# Provided text:
BattBee: Equivalent Circuit Modeling and Early Detection of Thermal Runaway Triggered by Internal Short Circuits for Lithium-Ion Batteries

Lithium-ion batteries are the enabling power source for transportation electrification. However, in real-world applications, they remain vulnerable to internal short circuits (ISCs) and the consequential risk of thermal runaway (TR). Toward addressing the challenge of ISCs and TR, we undertake a systematic study that extends from dynamic modeling to fault detection in this paper. First, we develop {\em BattBee}, the first equivalent circuit model to specifically describe the onset of ISCs and the evolution of subsequently induced TR. Drawing upon electrochemical modeling, the model can simulate ISCs at different severity levels and predict their impact on the initiation and progression of TR events. With the physics-inspired design, this model offers strong physical interpretability and predictive accuracy, while maintaining structural simplicity to allow fast computation. Then, building upon the BattBee model, we develop fault detection observers and derive detection criteria together with decision-making logics to identify the occurrence and emergence of ISC and TR events. This detection approach is principled in design and fast in computation, lending itself to practical applications. Validation based on simulations and experimental data demonstrates the effectiveness of both the BattBee model and the ISC/TR detection approach. The research outcomes underscore this study’s potential for real-world battery safety risk management.

# Exercise instructions:
What does the BattBee abstract say its detection approach uses, built on the BattBee model, to identify ISC and TR events? The rows are not needed for anything here.

# Record excerpts:
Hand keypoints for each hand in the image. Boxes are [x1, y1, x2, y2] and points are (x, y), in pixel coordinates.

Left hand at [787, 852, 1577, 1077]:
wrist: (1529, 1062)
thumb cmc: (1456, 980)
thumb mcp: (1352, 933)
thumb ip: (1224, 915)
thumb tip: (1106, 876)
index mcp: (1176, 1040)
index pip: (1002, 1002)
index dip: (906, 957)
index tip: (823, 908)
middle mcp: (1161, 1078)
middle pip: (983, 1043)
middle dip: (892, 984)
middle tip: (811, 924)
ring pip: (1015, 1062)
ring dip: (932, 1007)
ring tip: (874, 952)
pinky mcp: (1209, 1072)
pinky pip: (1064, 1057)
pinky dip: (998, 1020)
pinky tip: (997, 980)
* * *
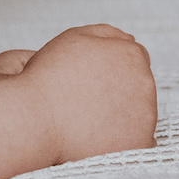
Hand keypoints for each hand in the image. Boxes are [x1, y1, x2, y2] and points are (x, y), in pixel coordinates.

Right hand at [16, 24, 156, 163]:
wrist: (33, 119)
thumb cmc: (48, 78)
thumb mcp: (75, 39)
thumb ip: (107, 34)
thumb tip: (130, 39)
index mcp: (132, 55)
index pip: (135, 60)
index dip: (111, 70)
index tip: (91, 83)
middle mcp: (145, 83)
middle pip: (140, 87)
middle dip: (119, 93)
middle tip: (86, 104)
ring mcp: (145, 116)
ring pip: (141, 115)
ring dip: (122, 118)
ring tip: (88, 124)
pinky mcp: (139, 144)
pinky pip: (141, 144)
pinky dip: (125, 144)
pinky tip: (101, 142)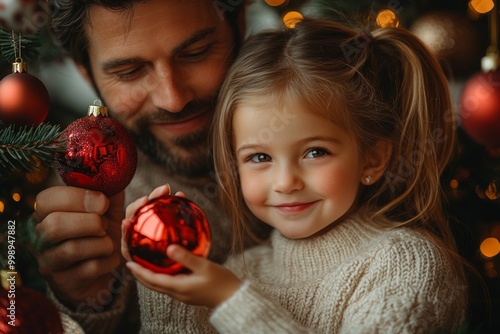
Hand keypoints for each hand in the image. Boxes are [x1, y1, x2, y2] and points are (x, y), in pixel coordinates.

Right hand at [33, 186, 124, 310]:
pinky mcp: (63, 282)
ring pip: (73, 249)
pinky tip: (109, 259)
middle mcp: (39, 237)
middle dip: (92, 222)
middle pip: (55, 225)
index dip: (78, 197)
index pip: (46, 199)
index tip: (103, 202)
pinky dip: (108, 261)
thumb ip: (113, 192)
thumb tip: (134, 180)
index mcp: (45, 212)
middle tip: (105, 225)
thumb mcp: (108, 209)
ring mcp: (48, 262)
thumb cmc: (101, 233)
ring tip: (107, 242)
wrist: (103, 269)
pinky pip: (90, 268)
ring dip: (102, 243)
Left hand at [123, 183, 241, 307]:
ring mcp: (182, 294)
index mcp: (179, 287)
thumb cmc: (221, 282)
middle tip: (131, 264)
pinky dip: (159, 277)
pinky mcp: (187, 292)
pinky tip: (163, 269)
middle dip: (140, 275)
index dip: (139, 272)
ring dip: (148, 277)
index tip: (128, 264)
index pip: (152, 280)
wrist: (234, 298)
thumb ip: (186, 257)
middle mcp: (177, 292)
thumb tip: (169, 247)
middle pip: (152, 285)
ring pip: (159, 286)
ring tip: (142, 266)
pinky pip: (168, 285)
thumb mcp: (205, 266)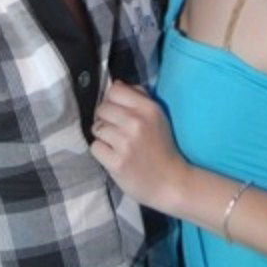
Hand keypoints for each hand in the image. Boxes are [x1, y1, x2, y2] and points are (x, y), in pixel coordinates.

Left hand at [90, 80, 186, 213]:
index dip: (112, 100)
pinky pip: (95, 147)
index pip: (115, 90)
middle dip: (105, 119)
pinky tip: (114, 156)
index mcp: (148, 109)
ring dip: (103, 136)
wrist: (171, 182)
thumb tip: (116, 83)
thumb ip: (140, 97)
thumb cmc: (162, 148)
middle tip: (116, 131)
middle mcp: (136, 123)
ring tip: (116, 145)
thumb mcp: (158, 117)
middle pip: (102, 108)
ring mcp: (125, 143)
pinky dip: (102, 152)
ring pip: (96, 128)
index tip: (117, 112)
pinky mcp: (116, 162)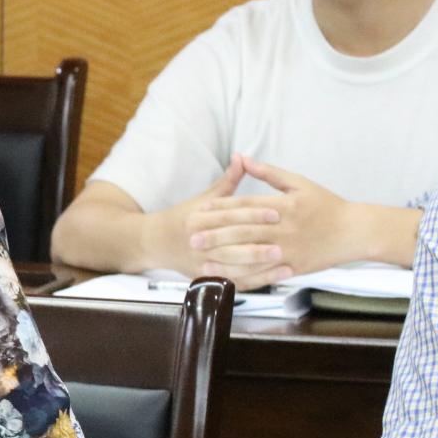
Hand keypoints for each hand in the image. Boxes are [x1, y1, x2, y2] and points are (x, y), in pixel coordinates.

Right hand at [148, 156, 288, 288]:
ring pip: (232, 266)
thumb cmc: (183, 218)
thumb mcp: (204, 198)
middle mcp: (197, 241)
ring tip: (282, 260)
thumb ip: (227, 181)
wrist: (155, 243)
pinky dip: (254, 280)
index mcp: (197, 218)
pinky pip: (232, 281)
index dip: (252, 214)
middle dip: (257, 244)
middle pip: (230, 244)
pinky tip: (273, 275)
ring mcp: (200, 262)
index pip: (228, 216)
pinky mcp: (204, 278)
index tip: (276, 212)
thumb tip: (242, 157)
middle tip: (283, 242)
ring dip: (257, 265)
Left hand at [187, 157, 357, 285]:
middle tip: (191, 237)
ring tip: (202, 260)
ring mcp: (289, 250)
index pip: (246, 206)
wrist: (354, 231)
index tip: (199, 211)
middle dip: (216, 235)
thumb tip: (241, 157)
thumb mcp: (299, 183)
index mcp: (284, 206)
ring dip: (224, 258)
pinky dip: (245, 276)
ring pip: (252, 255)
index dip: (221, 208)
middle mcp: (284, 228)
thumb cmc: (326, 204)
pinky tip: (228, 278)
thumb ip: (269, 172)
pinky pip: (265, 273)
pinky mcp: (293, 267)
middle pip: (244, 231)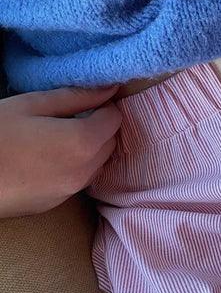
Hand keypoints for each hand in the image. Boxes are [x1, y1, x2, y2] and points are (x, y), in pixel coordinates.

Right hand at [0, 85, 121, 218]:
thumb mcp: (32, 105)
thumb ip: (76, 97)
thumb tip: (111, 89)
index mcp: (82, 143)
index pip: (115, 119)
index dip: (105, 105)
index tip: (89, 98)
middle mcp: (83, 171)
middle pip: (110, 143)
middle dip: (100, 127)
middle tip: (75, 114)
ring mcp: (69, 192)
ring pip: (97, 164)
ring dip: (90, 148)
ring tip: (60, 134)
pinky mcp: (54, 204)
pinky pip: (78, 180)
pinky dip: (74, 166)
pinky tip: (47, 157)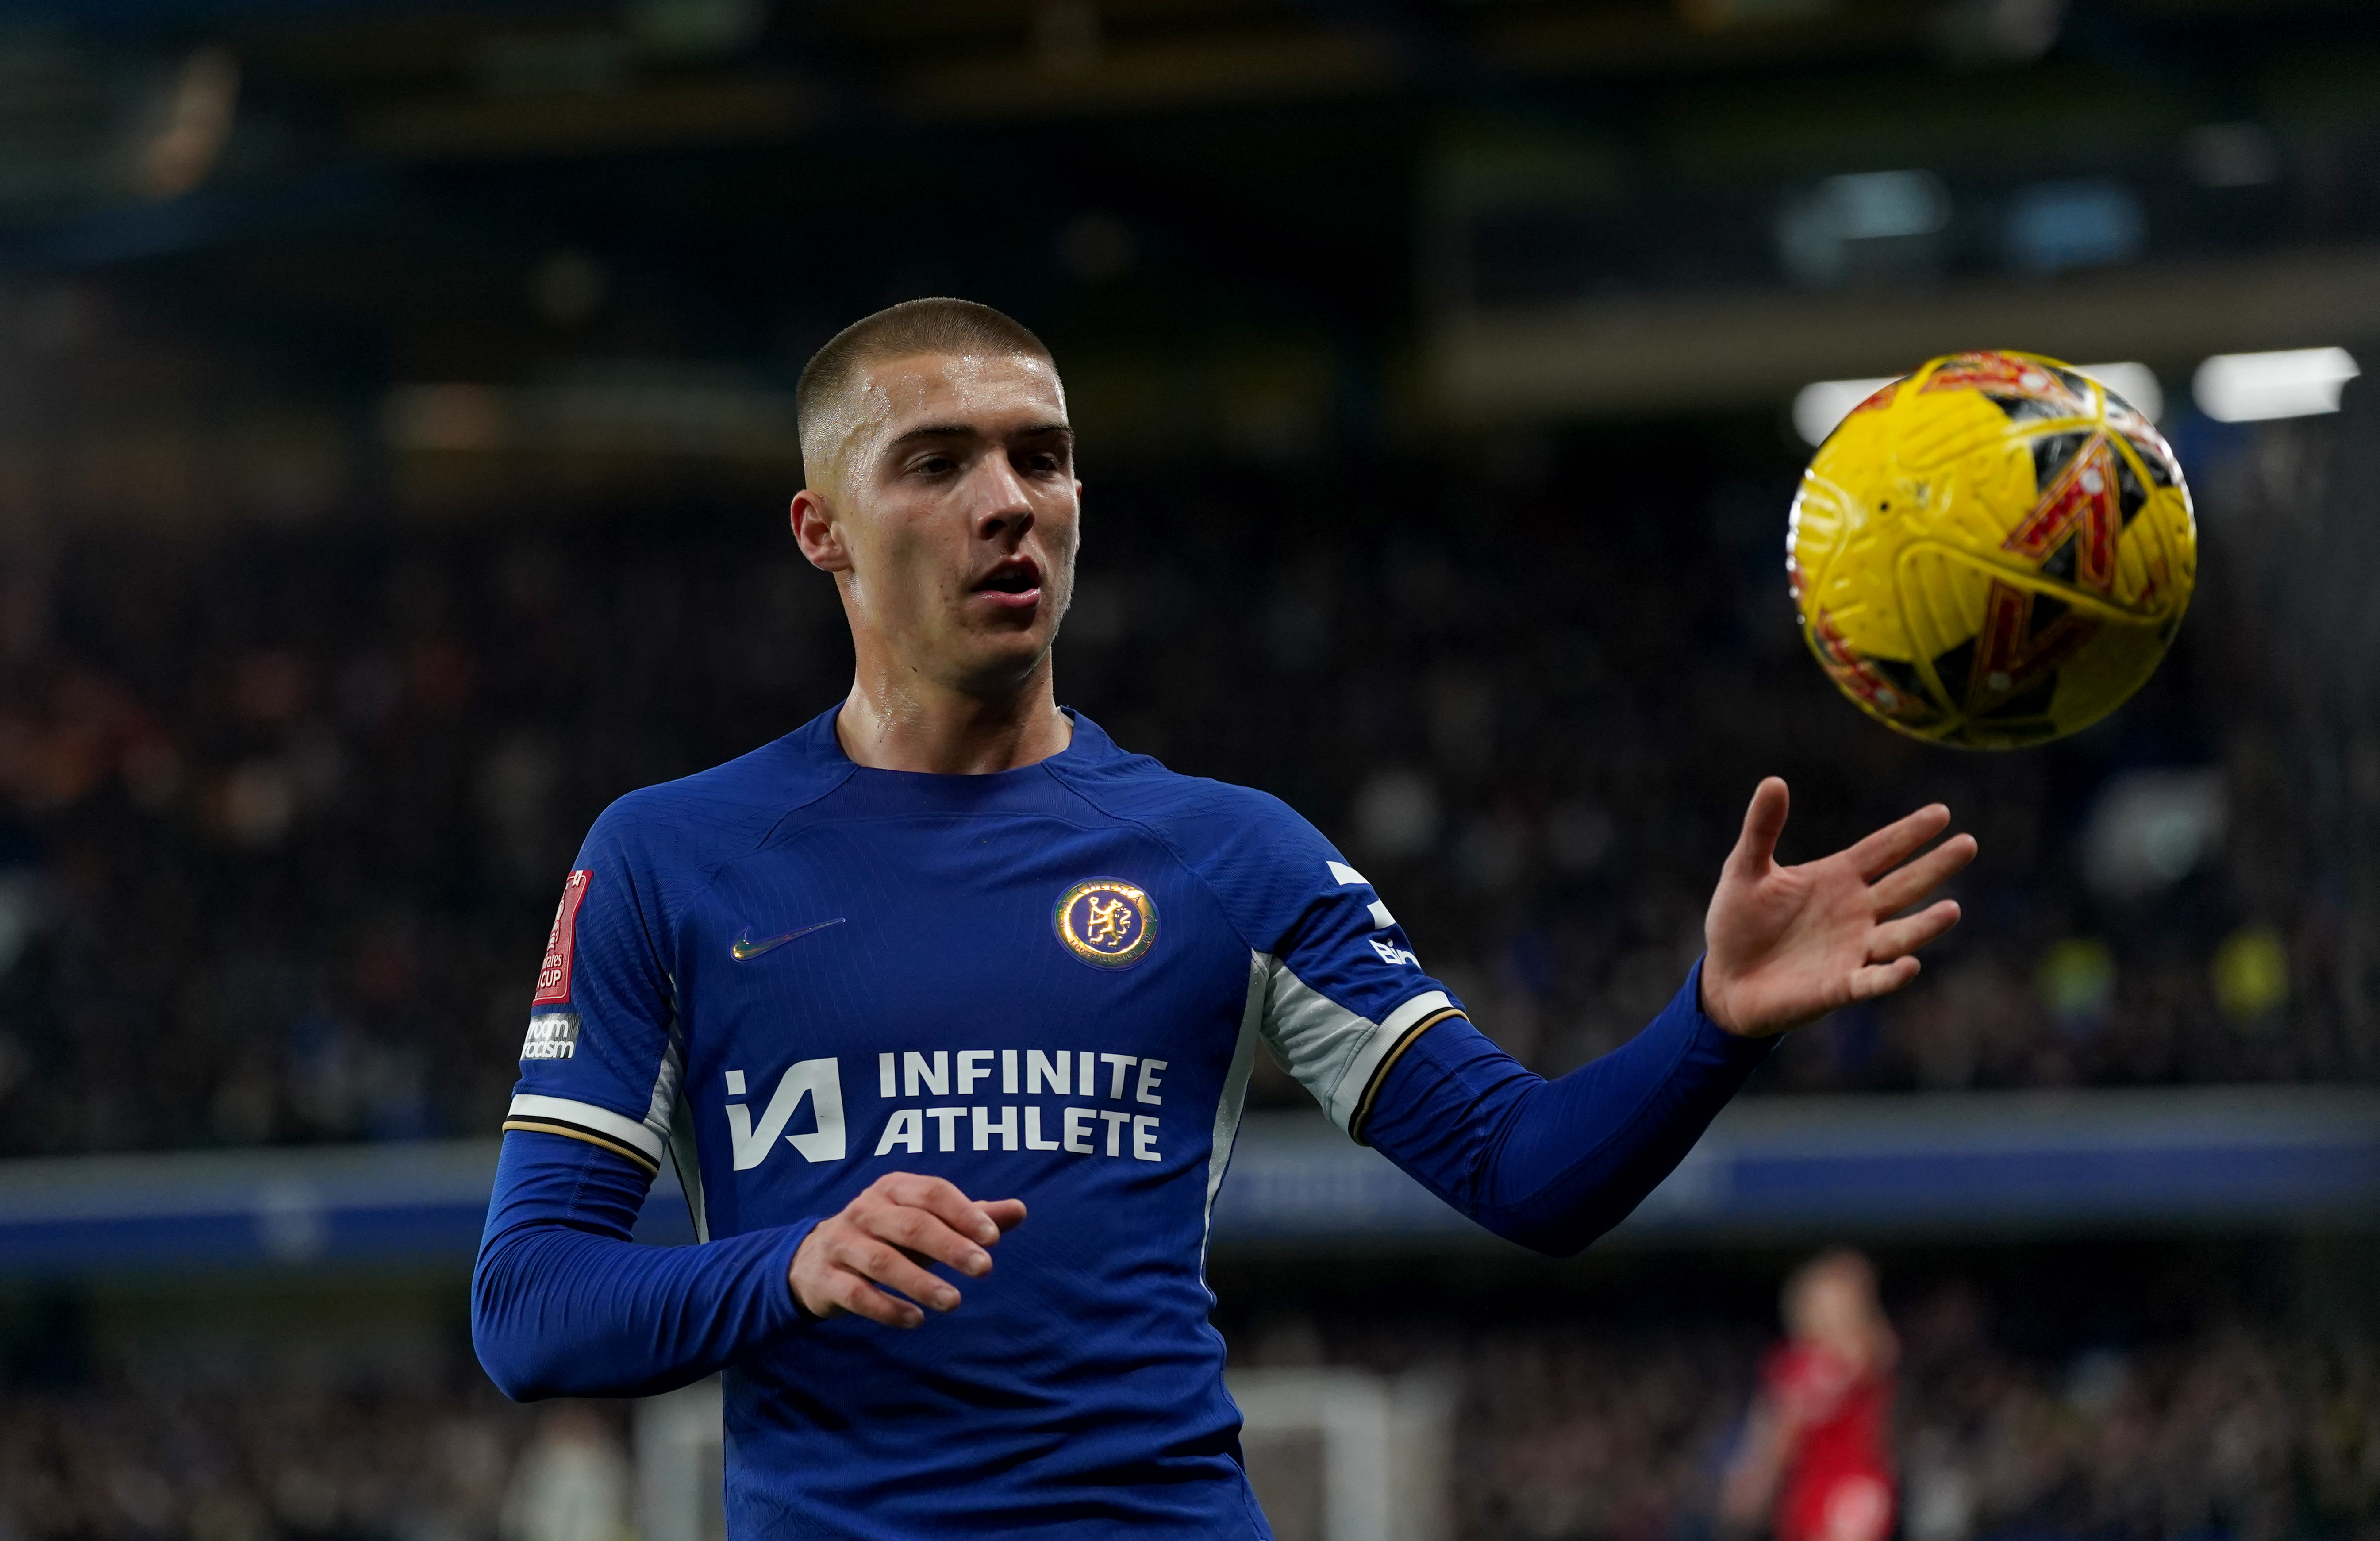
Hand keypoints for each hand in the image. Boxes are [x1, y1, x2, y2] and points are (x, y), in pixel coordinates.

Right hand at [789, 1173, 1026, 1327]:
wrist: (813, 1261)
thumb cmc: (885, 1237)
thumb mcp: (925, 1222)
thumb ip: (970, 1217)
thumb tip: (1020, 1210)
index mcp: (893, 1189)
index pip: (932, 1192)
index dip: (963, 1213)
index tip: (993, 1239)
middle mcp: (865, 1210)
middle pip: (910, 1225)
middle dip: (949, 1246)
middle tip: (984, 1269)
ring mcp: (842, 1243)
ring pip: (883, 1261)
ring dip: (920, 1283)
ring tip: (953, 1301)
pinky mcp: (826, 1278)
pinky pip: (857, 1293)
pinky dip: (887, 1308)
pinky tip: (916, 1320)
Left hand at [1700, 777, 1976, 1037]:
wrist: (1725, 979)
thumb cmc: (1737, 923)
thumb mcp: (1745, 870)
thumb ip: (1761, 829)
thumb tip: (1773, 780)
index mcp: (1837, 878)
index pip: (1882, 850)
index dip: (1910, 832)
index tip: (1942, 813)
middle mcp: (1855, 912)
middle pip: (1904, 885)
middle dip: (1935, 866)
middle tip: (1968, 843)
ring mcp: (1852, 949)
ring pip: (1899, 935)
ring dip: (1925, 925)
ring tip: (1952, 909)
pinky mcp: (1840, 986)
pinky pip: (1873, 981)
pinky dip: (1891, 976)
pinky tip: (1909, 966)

# Answer to the exercise:
Fault detection observers, along with detection criteria and decision-making logics.